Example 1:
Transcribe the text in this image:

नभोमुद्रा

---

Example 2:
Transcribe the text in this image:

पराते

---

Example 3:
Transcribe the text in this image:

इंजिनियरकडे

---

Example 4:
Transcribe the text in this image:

◆ ◆ ◆

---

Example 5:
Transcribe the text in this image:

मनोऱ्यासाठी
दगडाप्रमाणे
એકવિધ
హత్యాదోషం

◆ ◆ ◆

YOUR TASK - Looking at the records above, tally the lines holding "Example" and reply with that number only.

TASK RESPONSE - 5